You are correct about draft mode.

i perview in the printer dialog box.



i just loaded a few profiles in to profile section of LR.



when i preview them-



look good=sp2200 enhanced matte,EpsonLI printer, sp2200 standard matte.



look bad= sp2200 pre glossy 1440.icc, sp2200 pre glossy2880.icc



what i just discovered is that .icc profiles seem to be the problem..

Idon't know what the fuss is is about I get perfect prints with my Epson 2200 photo- vista and lightroom

Well, the fuss is that many people are not getting good prints from LR for a variety of reasons.

Tim Tim - if you are selecting the canned profiles from Epson, and make sure they are chosen in LR when you go to print, and you are choosing 'application managed' and you're sure you're not double profiling, and still getting dark, murky prints, what I did (and others too who have posted here) is try changing the SUFFIX of the .icc profile you are using (where it is stored) to '.icm'.

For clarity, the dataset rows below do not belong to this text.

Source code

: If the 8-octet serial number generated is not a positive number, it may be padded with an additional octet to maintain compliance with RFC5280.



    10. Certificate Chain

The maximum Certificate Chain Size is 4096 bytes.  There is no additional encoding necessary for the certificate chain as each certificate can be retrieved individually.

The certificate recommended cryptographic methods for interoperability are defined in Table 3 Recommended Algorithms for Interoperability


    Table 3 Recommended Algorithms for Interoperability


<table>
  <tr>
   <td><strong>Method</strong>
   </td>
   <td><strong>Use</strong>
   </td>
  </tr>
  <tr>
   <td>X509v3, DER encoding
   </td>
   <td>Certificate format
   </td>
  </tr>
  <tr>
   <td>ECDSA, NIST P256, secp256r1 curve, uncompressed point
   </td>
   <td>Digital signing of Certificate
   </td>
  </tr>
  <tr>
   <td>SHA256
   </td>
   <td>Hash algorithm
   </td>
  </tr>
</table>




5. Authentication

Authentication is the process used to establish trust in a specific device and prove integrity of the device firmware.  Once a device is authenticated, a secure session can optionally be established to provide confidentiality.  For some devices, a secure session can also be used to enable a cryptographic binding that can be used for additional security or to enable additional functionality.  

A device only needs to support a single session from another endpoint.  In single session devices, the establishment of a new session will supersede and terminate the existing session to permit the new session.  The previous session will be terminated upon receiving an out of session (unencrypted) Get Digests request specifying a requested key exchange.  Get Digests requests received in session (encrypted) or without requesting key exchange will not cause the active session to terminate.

I don't know why that made a difference in my printing, but it DID. Perfect now. I have the HP Design Jet 90 and I was using canned profiles with no luck until I tried this. For some reason, LR may not have been recognizing these profiles. Another thing you might try is getting the LATEST profiles from Epson. Just a thought.

I reported this to Adobe but have no idea whether they consider this a problem or not.

yes that can help in some cases,



.icc profiles are for mac. and .icm are more PC. so i'am told.



My custom profile is not tagged like many epson profiles and adding .icm did not help LR recognise the profile.



so nothing has changed over here!



still crapy prints

I am getting crappy prints from LR on a mac using an HP 5550. Turned off [managed by printer] and the Profile shows a Stylus C82 only, my old Epson, Choosing ''other...'' doesn't show any more options than the old Epson. How do I add my HP printer to LR's Profile? The mac's dialogue box already shows it.